Tam Doan reacted with sketpicism when he heard a radio ad promising 12% returns if listeners invested with a fund operated by a Little Saigon church.
Against his better judgment, the 60-year-old Fountain Valley resident drove to the the Church for the Healthy Self in Westminster and spoke with the supposed nonprofit’s leadership. Seeing an office, employees and a conference room — the bearings of any legitimate business — assuaged his reluctance.
“I thought to myself, ‘They have staff, a physical location and a website, so why would somebody go through all of that to commit fraud?’ ” Doan said. “I think I was naive.”

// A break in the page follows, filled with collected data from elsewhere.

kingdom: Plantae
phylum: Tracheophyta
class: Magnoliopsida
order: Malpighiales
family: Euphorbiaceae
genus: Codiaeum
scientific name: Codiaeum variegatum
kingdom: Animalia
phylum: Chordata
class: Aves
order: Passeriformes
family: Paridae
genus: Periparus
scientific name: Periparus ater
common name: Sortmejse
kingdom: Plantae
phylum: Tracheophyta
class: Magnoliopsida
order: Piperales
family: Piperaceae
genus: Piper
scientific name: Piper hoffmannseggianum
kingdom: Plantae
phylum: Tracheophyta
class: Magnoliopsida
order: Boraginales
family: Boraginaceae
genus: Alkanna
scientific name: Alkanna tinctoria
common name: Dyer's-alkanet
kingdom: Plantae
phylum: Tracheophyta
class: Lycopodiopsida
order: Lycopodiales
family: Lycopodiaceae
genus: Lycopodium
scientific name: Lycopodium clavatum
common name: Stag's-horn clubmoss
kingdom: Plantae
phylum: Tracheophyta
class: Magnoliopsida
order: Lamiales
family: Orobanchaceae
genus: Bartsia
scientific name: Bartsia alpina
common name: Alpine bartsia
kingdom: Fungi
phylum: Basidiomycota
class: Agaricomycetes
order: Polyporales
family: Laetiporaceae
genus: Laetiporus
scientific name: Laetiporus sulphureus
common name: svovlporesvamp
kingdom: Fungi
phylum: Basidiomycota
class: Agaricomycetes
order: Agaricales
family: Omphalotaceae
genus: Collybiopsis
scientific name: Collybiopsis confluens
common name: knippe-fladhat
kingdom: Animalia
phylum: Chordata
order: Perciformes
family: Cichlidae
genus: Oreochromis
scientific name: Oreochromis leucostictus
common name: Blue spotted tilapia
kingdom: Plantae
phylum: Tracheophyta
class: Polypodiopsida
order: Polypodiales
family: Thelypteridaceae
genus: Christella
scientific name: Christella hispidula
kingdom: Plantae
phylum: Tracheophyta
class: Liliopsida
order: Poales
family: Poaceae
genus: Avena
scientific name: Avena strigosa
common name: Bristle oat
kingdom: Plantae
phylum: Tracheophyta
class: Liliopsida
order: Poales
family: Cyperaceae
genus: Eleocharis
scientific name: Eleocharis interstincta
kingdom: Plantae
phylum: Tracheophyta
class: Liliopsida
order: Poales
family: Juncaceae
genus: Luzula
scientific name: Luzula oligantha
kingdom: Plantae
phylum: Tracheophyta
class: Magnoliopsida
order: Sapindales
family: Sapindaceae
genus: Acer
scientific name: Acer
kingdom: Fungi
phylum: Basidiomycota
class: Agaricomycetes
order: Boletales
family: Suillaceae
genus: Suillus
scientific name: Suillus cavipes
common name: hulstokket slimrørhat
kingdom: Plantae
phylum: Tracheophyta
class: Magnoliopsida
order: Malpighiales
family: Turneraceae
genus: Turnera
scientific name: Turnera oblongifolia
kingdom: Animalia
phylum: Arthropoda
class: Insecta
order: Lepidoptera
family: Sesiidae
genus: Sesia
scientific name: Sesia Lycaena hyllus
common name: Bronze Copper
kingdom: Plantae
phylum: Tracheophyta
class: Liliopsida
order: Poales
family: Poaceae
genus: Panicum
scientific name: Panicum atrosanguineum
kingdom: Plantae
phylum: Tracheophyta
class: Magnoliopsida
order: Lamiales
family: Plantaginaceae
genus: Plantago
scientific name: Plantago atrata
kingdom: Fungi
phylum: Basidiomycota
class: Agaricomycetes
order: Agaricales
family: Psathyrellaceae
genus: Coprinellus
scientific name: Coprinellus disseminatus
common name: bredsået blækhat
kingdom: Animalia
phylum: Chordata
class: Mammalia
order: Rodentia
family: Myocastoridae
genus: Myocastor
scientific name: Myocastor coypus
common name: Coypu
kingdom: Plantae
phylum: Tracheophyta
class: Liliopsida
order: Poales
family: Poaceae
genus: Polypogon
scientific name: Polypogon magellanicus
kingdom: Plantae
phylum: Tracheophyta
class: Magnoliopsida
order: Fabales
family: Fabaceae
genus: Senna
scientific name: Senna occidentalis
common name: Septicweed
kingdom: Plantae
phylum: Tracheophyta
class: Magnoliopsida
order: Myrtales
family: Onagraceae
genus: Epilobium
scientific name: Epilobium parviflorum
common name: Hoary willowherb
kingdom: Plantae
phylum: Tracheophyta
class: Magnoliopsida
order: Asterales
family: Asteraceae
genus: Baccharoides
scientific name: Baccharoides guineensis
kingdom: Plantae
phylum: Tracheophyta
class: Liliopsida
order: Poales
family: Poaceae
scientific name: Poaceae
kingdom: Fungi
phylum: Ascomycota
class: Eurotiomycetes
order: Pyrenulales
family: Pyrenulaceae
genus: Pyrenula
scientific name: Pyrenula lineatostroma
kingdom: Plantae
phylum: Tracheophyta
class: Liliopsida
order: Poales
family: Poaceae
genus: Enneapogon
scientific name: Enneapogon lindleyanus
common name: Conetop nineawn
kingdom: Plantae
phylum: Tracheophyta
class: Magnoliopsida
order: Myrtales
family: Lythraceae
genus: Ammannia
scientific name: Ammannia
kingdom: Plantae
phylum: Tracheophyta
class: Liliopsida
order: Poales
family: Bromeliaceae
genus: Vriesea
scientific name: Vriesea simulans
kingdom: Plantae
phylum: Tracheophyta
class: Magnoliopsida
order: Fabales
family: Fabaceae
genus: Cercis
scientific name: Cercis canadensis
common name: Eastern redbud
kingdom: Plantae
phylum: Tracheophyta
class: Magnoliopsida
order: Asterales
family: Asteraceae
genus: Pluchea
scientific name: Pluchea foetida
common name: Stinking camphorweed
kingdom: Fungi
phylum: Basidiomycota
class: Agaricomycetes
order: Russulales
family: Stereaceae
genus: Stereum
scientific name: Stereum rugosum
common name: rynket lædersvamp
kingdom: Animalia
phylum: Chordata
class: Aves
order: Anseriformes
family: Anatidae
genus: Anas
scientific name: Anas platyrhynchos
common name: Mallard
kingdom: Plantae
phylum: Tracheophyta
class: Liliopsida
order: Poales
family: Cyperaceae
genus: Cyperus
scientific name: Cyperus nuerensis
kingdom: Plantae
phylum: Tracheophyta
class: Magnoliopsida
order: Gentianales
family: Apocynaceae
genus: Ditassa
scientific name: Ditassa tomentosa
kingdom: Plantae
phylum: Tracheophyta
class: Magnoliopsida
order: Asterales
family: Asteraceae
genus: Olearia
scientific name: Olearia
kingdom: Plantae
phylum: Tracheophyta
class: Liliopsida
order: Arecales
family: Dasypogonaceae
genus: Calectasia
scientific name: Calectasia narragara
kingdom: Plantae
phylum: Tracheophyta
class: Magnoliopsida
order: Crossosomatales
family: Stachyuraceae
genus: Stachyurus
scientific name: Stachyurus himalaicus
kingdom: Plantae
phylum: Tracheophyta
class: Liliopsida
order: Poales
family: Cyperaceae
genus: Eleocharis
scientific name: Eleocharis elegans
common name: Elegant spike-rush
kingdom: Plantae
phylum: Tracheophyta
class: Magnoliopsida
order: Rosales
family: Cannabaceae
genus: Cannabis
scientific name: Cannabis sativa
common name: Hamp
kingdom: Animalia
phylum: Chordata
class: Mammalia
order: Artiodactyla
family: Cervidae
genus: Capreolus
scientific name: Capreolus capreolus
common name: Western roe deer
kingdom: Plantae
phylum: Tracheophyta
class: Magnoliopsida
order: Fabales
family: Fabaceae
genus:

He invested $3,000 in July 2018. As the months passed, Doan received statements showing big returns. He invested an additional $10,000 in September and then $7,000 in mid-March.
A few days after his last deposit, he learned the U.S. Securities and Exchange Commission had filed a lawsuit against the Church for the Healthy Self, alleging lead pastor Kent Whitney was running a $25 million Ponzi scheme.
Whitney, 37, and his co-pastor, David Parrish, 47, both of Newport Beach, allegedly targeted the Vietnamese community by advertising on Little Saigon radio and television stations as well as on Youtube, according to the SEC.
“Instead of generating the promised guaranteed profits, Whitney and Parrish stole millions of dollars of investor funds and paid returns through Ponzi payments,” the SEC said in a March 18 statement.
The church, according to court papers, does not appear to have a sanctuary, only the Westminster office and a website.
The FBI and Robert Mosier, a court-appointed federal equity receiver working with the bureau, has recovered about $4.6 million.
Mosier and his counsel, Costa Mesa-based firm Smiley Wang-Ekvall, are searching for more possible victims.
The SEC has frozen the church’s assets and a federal judge has barred Whitney and Parrish from collecting money.
Attorney Kyra Andrassy has identified 355 investors, some as far away as San Jose and Chicago, but there may be more.
“A few bank accounts have been seized, but they don’t have huge dollars in them,” Andrassy said. “None of it explains where the money went.”
Andrassy said some victims invested their life savings under the misimpression that their accounts were federally insured.
“Unless we uncover a lot more funds, and assuming the amount invested is as we suspect, these victims stand to get little money back,” she said.
Doan said the hit to his finances will make it hard for him to help his daughter pay for college.
“I lost a significant amount,” the father of two said. “We have been working hard to save. I am 60 years old now, and I wish I could have retired in a few years.”
Whitney founded The Church for the Healthy Self in 2014 a few months after he was released from federal prison for defrauding investors along with Parrish in a commodities scheme, according to court documents.
In the recent case, funds were allegedly funneled into the church’s umbrella trust, where the money would supposedly grow tax-free. Investors were told a portion of their investment returns would be given to charities of their choice.
Whitney and his crew allegedly promised the Little Saigon investors security, saying it would take “a nuclear war” to erase their principal investments, court documents claim.
The church didn’t invest or donate any of the money, according to the court documents. Instead, Whitney and Parrish “enriched” themselves and made “Ponzi payments” to investors, using recent investor deposits to pay other investors.
Whitney and Parrish continued to attract investors even after the FBI seized funds from the church’s main bank account on potential federal wire fraud and money laundering statues, court documents say.
Whitney could not be located for comment.